Also, let’s not forget the big third-down catch he went up and got on the game-winning drive against Louisville last season. That play covered 24 yards and set up Jordan Leggett’s game-winner on the next play.

The most impressive play of Cain’s career came in the 2017 College Football National Championship Game against Alabama. With the Tigers’ trailing 14-0 in the second quarter, he took a screen pass from Deshaun Watson on the far side of the field and then weaved his way through the Alabama defense for a 43-yard gain. When he finally got pushed out of bounds, he had made his way all the way over to the near side of the field.

The play set up Watson’s touchdown run a few plays later and got the Tigers’ offense going as Clemson outscored Alabama 35-17 from that point on.

“There are parts of what Deon does that reminds me of Sammy as far as being able to get open downfield and have the big play capability,” Scott said. “But also, Deon has some Deandre Hopkins in him. He is a tough, physical kid. Whenever he gets between those white lines, there is a competitive fire that reminds me a lot of Nuk whenever he was here.”

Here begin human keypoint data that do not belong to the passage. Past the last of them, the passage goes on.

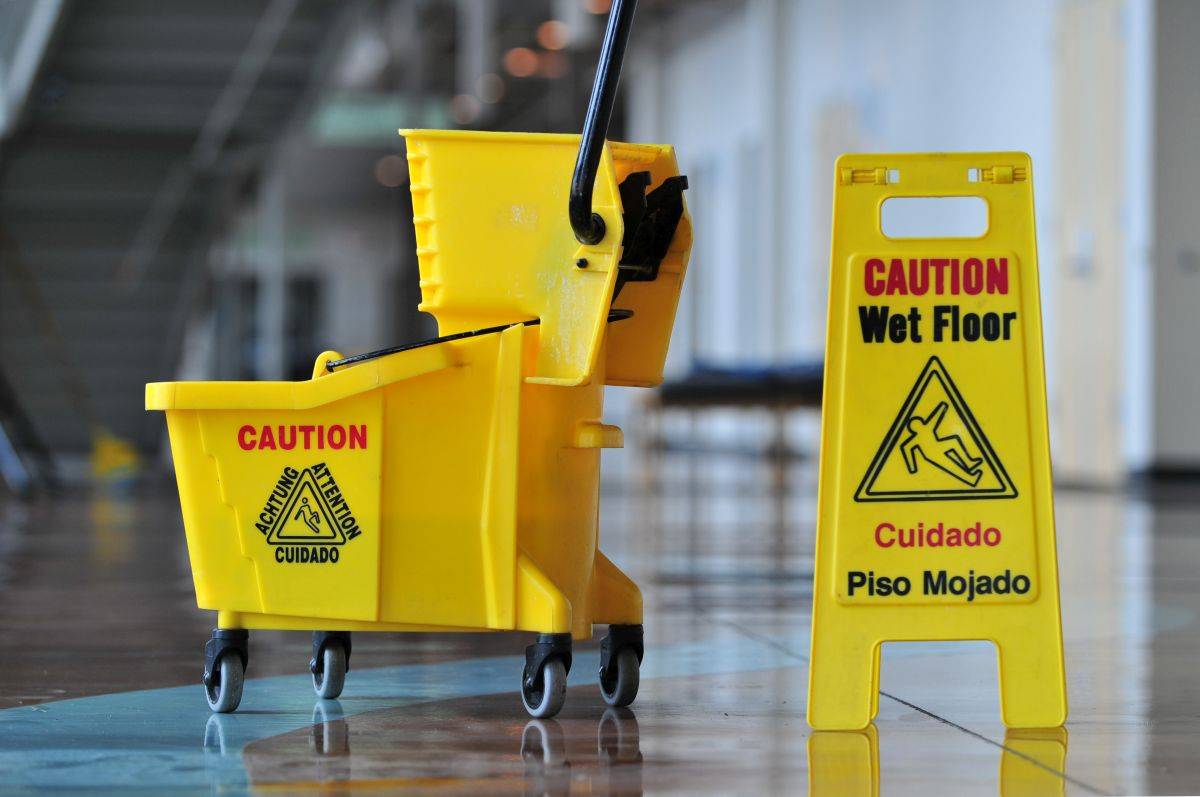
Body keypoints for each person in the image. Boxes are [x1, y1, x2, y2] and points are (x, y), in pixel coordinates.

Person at [899, 402, 983, 486]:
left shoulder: (927, 427)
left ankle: (969, 463)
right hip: (932, 454)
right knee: (952, 466)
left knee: (954, 440)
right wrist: (912, 468)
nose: (920, 425)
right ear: (914, 429)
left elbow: (936, 416)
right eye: (917, 425)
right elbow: (906, 448)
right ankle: (971, 478)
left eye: (920, 423)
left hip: (939, 445)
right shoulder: (916, 438)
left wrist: (943, 407)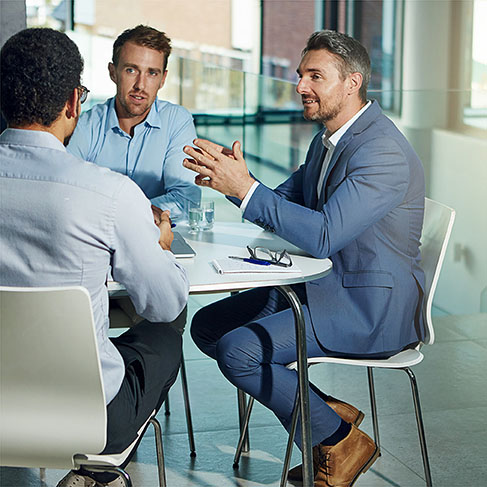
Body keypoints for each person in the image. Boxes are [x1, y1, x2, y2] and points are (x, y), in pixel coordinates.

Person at [182, 30, 425, 486]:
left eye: (315, 75)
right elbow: (282, 206)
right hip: (321, 289)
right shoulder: (328, 140)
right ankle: (325, 414)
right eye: (300, 75)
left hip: (369, 308)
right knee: (208, 327)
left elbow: (323, 235)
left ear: (352, 83)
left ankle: (340, 440)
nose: (300, 86)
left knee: (239, 352)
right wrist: (235, 179)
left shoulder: (381, 151)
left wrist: (245, 189)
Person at [0, 28, 189, 487]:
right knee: (168, 322)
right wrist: (155, 248)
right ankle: (100, 473)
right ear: (73, 102)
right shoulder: (108, 194)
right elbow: (164, 304)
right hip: (89, 419)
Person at [67, 24, 200, 222]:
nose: (140, 85)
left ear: (163, 79)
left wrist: (112, 213)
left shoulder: (176, 121)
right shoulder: (86, 124)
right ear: (113, 72)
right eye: (131, 70)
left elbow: (185, 200)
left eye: (152, 73)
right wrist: (143, 213)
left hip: (156, 241)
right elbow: (68, 195)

So far in his career, which has been as a reserve player, Cain has used his Watkins-and-Hopkins like skills to average 18.1 yards per catch. He has scored 14 touchdowns already, including nine last season.

“The biggest thing, and again going back to how we talk to our guys and get them to think, is we do not want them to compare themselves to anybody,” Scott said. “We want them to worry about being the very best version of themselves. So that is really what we talk about it.”

And Cain’s best version of himself has been 72 catches for 1,306 yards. Seven of his 14 career touchdowns have been 33 yards or longer.

“He definitely has some of the traits of several of the top talented guys that we have had in the past,” Scott said.